The night begins with a premiere by Emily Pedersen, described as a “new extraordinary talent” by Faber Music Publishing. Having already amassed a collection of compositional prizes and had her music performed up and down the country, the young composer finds herself on many a ones-to-watch list. Her music tends to focus around narrative, and is full of emotional charge – setting the perfect tone for the programme that follows.

Students playing in an orchestra
Robin Clewley.

Another hugely talented student – Winnie Su – takes to the stage to perform the piece with which she won the RNCM 2023 Concerto Competition: Beethoven’s 4th Piano Concerto. Gently spoken and remarkably poetic, the concerto’s intimate and unprecedented solo piano opening prepares the scene for one of Beethoven’s most profoundly introspective works.

Winnie says: “The moment you hear the first chord of Beethoven’s 4th Piano Concerto, you know you are in for something sublime. As a musician, embracing the multifaceted nature of this [work] is both a privilege and a challenge. We’re not just performers, we are also painters and actors. It’s a journey I eagerly anticipate sharing with my dearest friends playing in the orchestra and the audience at The Bridgewater Hall”.
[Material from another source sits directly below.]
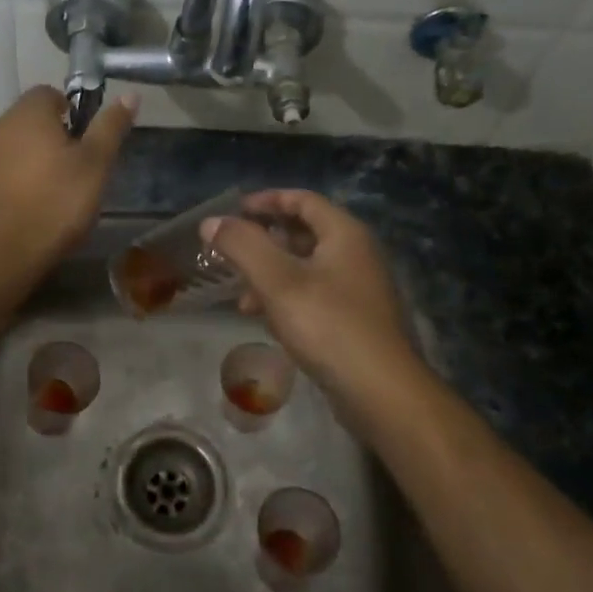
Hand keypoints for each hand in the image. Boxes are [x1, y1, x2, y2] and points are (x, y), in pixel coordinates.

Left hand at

Pianist Winnie Su. Image courtesy of the RNCM.

The evening finishes in monumental style with Mahler’s 1st Symphony, known aptly as ‘Titan’. Premiered in 1889, by the Budapest Philharmonic Orchestra under the baton of the composer himself, the symphony’s initial reception was rather… troubled. Audiences were bewildered by its extreme and dramatic changes of mood. Some reviewers even called it ‘grotesque’. This set-off a complicated history for the piece, with multiple changes, additions of programme notes, re-writes, removal of programme notes, until it finally reached the iteration that is cherished today.

Like many of Mahler’s works, his obsession with existentialism permeates every corner of this symphony. Mahler himself wrote about the final movement, “The hero is exposed to the most fearful combats and to all the sorrows of the world. He and his triumphant motifs are hit on the head again and again by Destiny. Only when he has triumphed over death, and when all the glorious memories of youth have returned with themes from the first movement, does he get the upper hand, and there is a great victorious chorale!”.

Students playing in an orchestra
Robin Clewley.

Packed with musical mastery and emotional depth, this promises to be a sensational concert at The Bridgewater Hall.